Data records: Begin
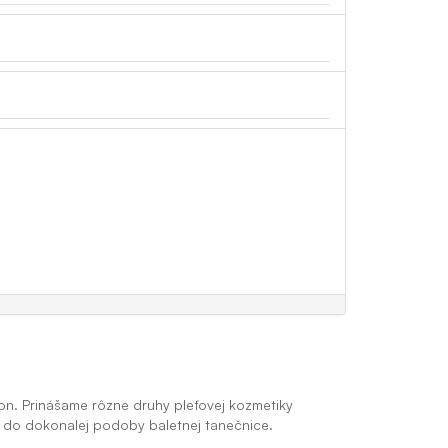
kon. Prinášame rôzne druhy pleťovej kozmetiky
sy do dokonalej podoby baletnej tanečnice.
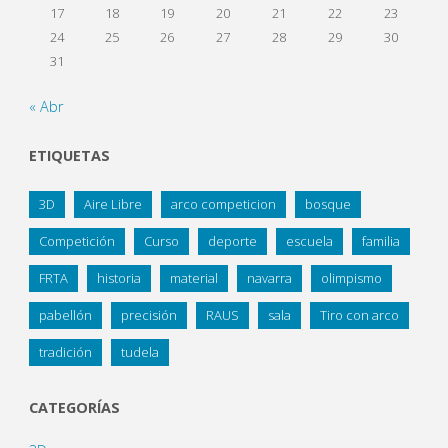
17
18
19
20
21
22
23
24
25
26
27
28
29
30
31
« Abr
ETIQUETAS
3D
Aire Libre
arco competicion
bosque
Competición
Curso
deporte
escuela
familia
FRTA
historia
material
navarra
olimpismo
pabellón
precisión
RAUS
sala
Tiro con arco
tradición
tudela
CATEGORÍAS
Data records: End
Data records: Begin
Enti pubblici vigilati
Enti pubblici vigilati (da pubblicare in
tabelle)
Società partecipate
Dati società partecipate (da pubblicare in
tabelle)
Data records: End
Data records: Begin
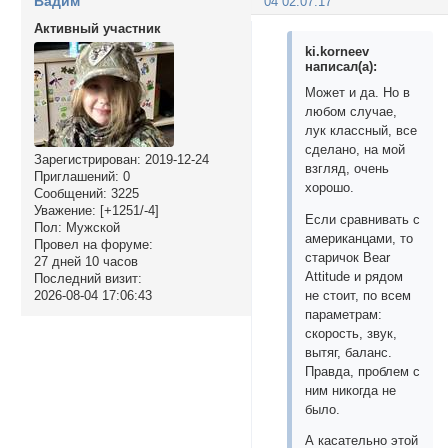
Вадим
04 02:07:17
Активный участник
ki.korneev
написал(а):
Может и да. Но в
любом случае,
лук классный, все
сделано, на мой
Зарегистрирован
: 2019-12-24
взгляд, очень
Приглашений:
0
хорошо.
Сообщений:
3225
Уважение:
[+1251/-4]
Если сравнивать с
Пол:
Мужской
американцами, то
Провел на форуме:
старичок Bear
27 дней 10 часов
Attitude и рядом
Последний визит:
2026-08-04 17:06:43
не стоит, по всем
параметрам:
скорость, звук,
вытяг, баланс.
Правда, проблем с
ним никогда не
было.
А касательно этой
Data records: End
◆ **Goal of the exercise**: Which lines above run from the one containing "2026-08-04 17:06:43" down to the one containing "А касательно этой"? Repeat exactly those, both ends included, and nothing else.

◆ **Response**:
2026-08-04 17:06:43
не стоит, по всем
параметрам:
скорость, звук,
вытяг, баланс.
Правда, проблем с
ним никогда не
было.
А касательно этой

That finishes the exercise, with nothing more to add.